== WHAT THIS TASK INVOLVES ==
Express the lines of the recorded data below as a JSON list of strings, one string per line and with blank lines omitted, running from the first line through the line containing "financeira rara.", both ends included.

== Recorded data ==
☆ ☆ ☆

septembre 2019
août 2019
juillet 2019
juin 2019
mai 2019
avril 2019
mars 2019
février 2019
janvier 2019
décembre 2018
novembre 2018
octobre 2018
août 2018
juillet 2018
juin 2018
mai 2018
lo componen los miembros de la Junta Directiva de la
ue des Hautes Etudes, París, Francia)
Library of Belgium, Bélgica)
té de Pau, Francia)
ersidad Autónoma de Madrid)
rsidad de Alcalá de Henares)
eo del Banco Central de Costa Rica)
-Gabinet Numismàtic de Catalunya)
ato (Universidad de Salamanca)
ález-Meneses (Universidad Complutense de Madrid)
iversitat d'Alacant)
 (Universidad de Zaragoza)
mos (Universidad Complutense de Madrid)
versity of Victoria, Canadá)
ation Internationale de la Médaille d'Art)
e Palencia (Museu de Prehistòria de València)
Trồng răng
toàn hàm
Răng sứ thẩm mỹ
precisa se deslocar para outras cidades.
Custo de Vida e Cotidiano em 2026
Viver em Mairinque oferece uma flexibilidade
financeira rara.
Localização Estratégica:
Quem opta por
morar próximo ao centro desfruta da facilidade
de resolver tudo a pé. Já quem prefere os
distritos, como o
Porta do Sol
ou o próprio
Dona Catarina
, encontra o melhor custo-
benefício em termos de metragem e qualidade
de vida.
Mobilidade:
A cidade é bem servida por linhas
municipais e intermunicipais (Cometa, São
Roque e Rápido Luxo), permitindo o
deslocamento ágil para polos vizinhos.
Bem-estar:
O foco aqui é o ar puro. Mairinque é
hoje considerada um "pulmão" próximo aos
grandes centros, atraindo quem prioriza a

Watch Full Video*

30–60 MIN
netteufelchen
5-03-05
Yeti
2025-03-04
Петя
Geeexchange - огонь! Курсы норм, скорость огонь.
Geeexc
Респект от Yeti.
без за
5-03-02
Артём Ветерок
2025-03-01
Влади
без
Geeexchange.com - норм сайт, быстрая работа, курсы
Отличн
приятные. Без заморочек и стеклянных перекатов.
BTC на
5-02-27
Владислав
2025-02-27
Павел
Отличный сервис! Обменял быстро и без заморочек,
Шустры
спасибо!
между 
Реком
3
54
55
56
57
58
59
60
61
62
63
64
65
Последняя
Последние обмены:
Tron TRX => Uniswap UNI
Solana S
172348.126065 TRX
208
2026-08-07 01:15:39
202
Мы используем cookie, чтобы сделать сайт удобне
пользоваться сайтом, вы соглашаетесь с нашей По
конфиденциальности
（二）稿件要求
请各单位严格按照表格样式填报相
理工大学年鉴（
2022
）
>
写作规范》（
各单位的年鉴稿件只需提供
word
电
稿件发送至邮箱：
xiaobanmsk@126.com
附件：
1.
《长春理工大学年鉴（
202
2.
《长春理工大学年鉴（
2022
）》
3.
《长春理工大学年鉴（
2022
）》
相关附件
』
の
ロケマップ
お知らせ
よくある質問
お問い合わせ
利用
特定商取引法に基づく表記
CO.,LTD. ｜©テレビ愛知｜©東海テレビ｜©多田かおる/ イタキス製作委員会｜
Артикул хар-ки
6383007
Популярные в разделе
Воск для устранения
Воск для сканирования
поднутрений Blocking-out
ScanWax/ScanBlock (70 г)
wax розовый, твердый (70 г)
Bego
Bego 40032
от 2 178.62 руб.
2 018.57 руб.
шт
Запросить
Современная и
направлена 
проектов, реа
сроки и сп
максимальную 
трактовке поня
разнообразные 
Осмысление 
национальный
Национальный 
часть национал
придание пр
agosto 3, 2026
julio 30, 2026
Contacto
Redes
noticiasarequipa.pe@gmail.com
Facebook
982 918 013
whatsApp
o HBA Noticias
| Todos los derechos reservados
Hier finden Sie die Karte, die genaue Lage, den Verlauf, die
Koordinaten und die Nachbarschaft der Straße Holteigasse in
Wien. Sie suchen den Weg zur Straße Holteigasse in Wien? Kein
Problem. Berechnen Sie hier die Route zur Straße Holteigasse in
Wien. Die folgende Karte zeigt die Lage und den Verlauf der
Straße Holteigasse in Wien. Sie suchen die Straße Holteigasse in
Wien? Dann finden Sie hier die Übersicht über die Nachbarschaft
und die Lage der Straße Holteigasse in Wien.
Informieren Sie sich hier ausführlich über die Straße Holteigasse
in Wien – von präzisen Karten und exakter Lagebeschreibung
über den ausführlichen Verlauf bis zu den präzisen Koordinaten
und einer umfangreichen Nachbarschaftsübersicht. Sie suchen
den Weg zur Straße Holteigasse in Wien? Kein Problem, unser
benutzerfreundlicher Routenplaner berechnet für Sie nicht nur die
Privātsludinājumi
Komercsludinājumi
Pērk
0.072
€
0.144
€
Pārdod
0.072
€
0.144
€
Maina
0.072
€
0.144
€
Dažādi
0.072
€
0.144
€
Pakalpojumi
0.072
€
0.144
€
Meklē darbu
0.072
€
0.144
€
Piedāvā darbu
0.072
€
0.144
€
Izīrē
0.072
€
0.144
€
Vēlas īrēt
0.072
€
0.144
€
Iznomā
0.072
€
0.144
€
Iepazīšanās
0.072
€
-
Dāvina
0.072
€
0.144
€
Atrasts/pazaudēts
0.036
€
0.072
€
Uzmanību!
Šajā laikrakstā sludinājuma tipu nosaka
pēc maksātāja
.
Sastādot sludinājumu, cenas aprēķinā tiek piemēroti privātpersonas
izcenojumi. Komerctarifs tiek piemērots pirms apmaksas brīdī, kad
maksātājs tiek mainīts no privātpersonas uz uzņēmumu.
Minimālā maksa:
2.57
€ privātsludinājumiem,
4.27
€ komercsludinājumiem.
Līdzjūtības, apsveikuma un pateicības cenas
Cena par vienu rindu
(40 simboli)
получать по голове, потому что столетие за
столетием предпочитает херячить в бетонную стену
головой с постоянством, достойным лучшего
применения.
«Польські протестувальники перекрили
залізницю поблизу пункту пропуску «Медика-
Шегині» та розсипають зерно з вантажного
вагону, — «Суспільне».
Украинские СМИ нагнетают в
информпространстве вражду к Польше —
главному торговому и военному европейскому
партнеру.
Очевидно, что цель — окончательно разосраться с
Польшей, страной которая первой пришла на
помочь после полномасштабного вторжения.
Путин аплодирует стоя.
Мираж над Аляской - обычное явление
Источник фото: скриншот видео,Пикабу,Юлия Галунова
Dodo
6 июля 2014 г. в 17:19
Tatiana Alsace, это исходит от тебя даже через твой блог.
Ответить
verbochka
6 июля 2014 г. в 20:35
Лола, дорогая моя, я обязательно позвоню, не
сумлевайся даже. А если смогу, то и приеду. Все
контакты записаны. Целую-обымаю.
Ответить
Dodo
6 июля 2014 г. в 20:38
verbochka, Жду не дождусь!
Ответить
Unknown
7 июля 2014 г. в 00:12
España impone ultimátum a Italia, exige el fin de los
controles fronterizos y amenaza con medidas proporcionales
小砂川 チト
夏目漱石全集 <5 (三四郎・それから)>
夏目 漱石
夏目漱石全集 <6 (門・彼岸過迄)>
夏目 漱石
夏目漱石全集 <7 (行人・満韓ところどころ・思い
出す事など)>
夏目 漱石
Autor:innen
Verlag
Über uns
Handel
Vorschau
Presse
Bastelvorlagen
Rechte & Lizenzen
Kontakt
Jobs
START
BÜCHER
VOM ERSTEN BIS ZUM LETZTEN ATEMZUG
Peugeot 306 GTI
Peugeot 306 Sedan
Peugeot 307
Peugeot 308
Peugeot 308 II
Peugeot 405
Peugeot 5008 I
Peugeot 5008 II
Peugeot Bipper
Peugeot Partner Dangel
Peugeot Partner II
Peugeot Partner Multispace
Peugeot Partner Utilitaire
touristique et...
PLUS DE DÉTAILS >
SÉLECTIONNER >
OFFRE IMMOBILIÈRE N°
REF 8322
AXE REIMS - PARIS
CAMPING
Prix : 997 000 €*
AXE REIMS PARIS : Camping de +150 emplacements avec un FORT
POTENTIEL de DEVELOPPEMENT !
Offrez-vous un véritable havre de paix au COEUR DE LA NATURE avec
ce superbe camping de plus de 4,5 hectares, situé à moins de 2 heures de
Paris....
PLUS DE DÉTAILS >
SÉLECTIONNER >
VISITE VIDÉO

☆ ☆ ☆

== WRITTEN RESPONSE ==
[
  "septembre 2019",
  "août 2019",
  "juillet 2019",
  "juin 2019",
  "mai 2019",
  "avril 2019",
  "mars 2019",
  "février 2019",
  "janvier 2019",
  "décembre 2018",
  "novembre 2018",
  "octobre 2018",
  "août 2018",
  "juillet 2018",
  "juin 2018",
  "mai 2018",
  "lo componen los miembros de la Junta Directiva de la",
  "ue des Hautes Etudes, París, Francia)",
  "Library of Belgium, Bélgica)",
  "té de Pau, Francia)",
  "ersidad Autónoma de Madrid)",
  "rsidad de Alcalá de Henares)",
  "eo del Banco Central de Costa Rica)",
  "-Gabinet Numismàtic de Catalunya)",
  "ato (Universidad de Salamanca)",
  "ález-Meneses (Universidad Complutense de Madrid)",
  "iversitat d'Alacant)",
  " (Universidad de Zaragoza)",
  "mos (Universidad Complutense de Madrid)",
  "versity of Victoria, Canadá)",
  "ation Internationale de la Médaille d'Art)",
  "e Palencia (Museu de Prehistòria de València)",
  "Trồng răng",
  "toàn hàm",
  "Răng sứ thẩm mỹ",
  "precisa se deslocar para outras cidades.",
  "Custo de Vida e Cotidiano em 2026",
  "Viver em Mairinque oferece uma flexibilidade",
  "financeira rara."
]